Hope that Russian authorities were cracking down on ransomware gangs has proved to be a false dawn: FBI deputy director Paul Abbate yesterday told the Intelligence and National Security Summit what o'clock it was. The Bureau sees no evidence of Russian cooperation or unilateral action against the cybergangs. The Washington Post quotes Abbate as saying the criminal groups are still “operating in the permissive environment that they've created there.”

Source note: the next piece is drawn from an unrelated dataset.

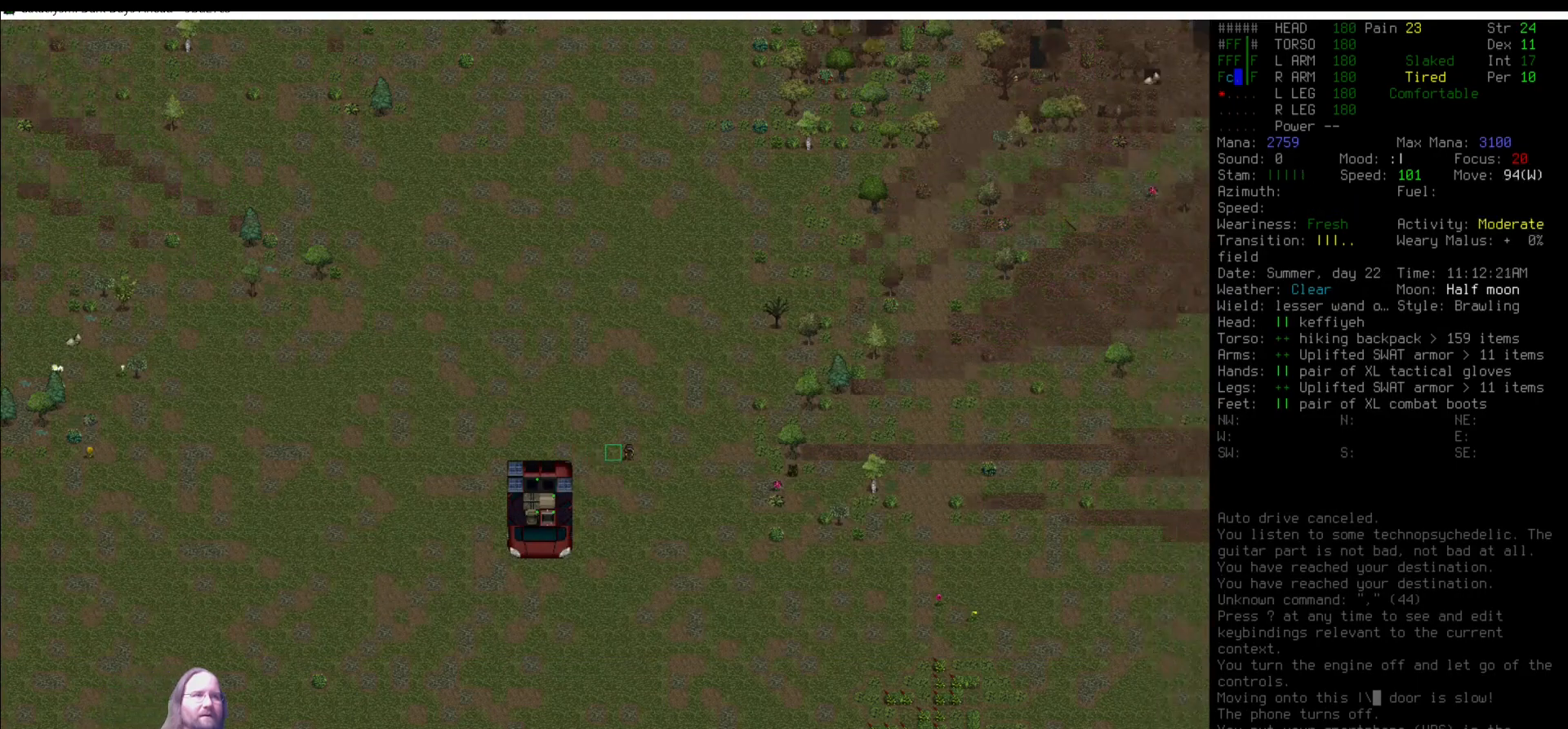
{"keys": [], "mouse": [], "events": [[17, "num6", "up"], [118, "num6", "down"], [151, "num6", "up"], [286, "num6", "down"], [404, "num6", "up"]]}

McAfee this morning published a study of Operation Harvest, a cyberespionage campaign the researchers believe to be operated by a Chinese threat group, either APT27 (also known as Emissary Panda) or APT41 (Wicked Panda, or Winnti), perhaps both. It's a complex and long-running effort marked by "multiple privilege escalation and persistence techniques ... and presence in the network."
INKY reports finding a new phishing campaign prompted by the recent US infrastructure bill. The hoods send a bogus email purporting to be from the US Department of Transportation. The phishbait says, essentially, that since a trillion bucks and change is about to flow from the Government to those savvy enough to position themselves for it, you too, recipient, should ring the bell on that gravy train.
As vaccine mandates are planned and brought into effect, the criminal market for bogus vaccine passports has surged with the new, policy-driven demand, Check Point reports.
The US Department of Justice has reached a "deferred prosecution agreement" with three former intelligence and military personnel who provided services to the UAE that violated export and computer abuse laws.